I think that phrase can speak of any "new" boat building method including lapstrake and carvel when they were "new."
[ 03-05-2006, 12:19 PM: Message edited by: George Roberts ]
Goerge: You are absolutely 101% CORRECT.
All things are at one time or another in history viewed as NEW.
Traditional strip planking dates to 1890.
And maybe it is just me, but - I fail to see what the meaning of new has anything to do with the high cost of low cut sneakers.
Osborne Russel
03-05-2006, 11:38 AM
The WB article by Paul Gartside says there are two problems, wood movement and rot. Sheathing helps with movement, the article says. Says nothing about rot. What does sheathing do for rot?
:D The million dollar question!
IMO, poorly executed sheathing promotes rot,well maintained and applied from new, sheathing, eliminates it from the equation.

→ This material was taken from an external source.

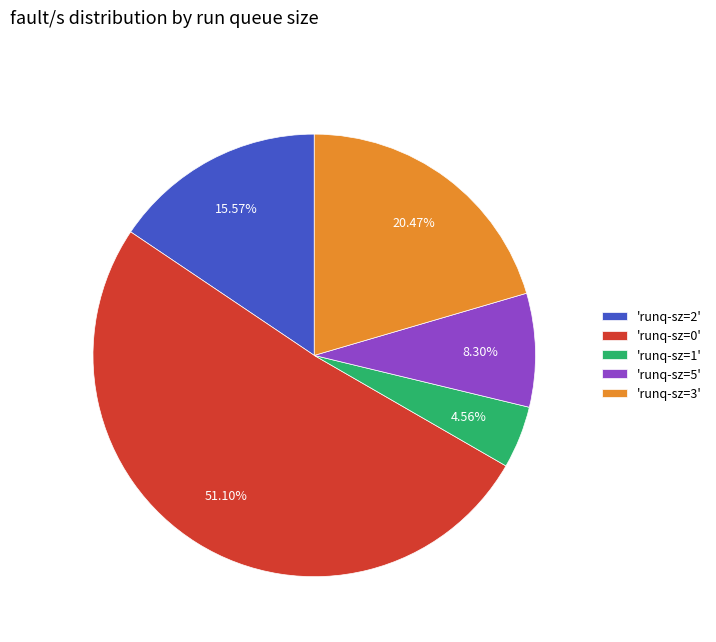

Between 'runq-sz=0' and 'runq-sz=1', which is larger?

'runq-sz=0'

However successful the first methods of strip planking (with edge nailing) and paint in the seams were,I still have a logic problems with the
ensuing method of glued-edge nailed strippers, hydraulicing the planks relate to each other from uneven moisture absorbtion.(Continual immersion)
Well maintained sheathing ,IMO, controls this.
"Well executed & maintained" is the operative word.
Is it achievable for the average vessel?
For performance dry sailing, is it not the ultimate solution. Lightest, cheapest hull.